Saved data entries
Start of Block

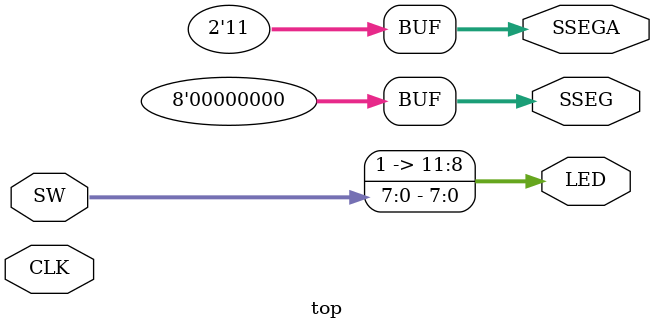
<source format=v>
`timescale 1ns / 1ps
module top(
	input CLK,
	input [7:0] SW,
	output [11:0] LED,
	output [7:0] SSEG,
	output [1:0] SSEGA
);

assign LED[11:8] = 4'b1111;
assign LED[7:0] = SW[7:0];

assign SSEG[7:0] = 8'b00000000;
assign SSEGA[1:0] = 2'b11;


endmodule

</source>
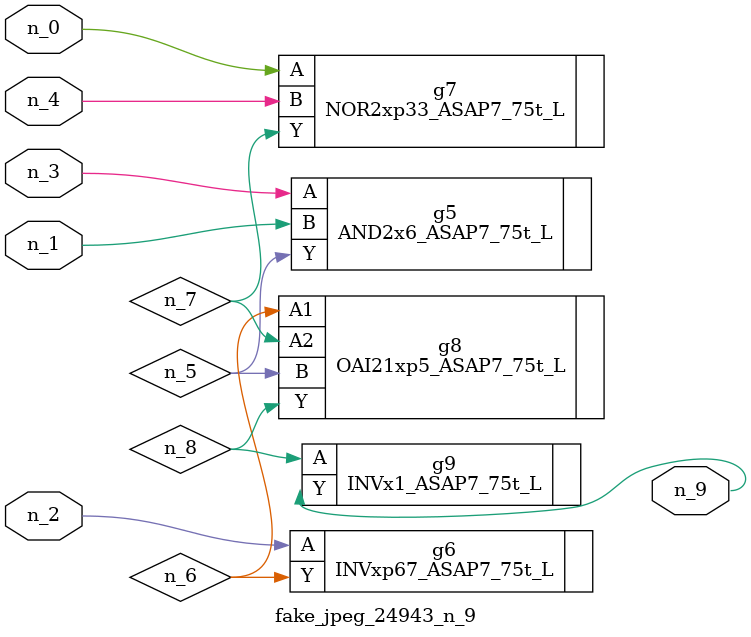
<source format=v>
module fake_jpeg_24943_n_9 (n_3, n_2, n_1, n_0, n_4, n_9);

input n_3;
input n_2;
input n_1;
input n_0;
input n_4;

output n_9;

wire n_8;
wire n_6;
wire n_5;
wire n_7;

AND2x6_ASAP7_75t_L g5 ( 
.A(n_3),
.B(n_1),
.Y(n_5)
);

INVxp67_ASAP7_75t_L g6 ( 
.A(n_2),
.Y(n_6)
);

NOR2xp33_ASAP7_75t_L g7 ( 
.A(n_0),
.B(n_4),
.Y(n_7)
);

OAI21xp5_ASAP7_75t_L g8 ( 
.A1(n_6),
.A2(n_7),
.B(n_5),
.Y(n_8)
);

INVx1_ASAP7_75t_L g9 ( 
.A(n_8),
.Y(n_9)
);


endmodule
</source>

End of Block

* Activity *
Write the records out in full, word for word; leave every picture behind.

* Answer space *
<source format=v>
`timescale 1ns / 1ps
module top(
	input CLK,
	input [7:0] SW,
	output [11:0] LED,
	output [7:0] SSEG,
	output [1:0] SSEGA
);

assign LED[11:8] = 4'b1111;
assign LED[7:0] = SW[7:0];

assign SSEG[7:0] = 8'b00000000;
assign SSEGA[1:0] = 2'b11;


endmodule

</source>
<source format=v>
module fake_jpeg_24943_n_9 (n_3, n_2, n_1, n_0, n_4, n_9);

input n_3;
input n_2;
input n_1;
input n_0;
input n_4;

output n_9;

wire n_8;
wire n_6;
wire n_5;
wire n_7;

AND2x6_ASAP7_75t_L g5 ( 
.A(n_3),
.B(n_1),
.Y(n_5)
);

INVxp67_ASAP7_75t_L g6 ( 
.A(n_2),
.Y(n_6)
);

NOR2xp33_ASAP7_75t_L g7 ( 
.A(n_0),
.B(n_4),
.Y(n_7)
);

OAI21xp5_ASAP7_75t_L g8 ( 
.A1(n_6),
.A2(n_7),
.B(n_5),
.Y(n_8)
);

INVx1_ASAP7_75t_L g9 ( 
.A(n_8),
.Y(n_9)
);


endmodule
</source>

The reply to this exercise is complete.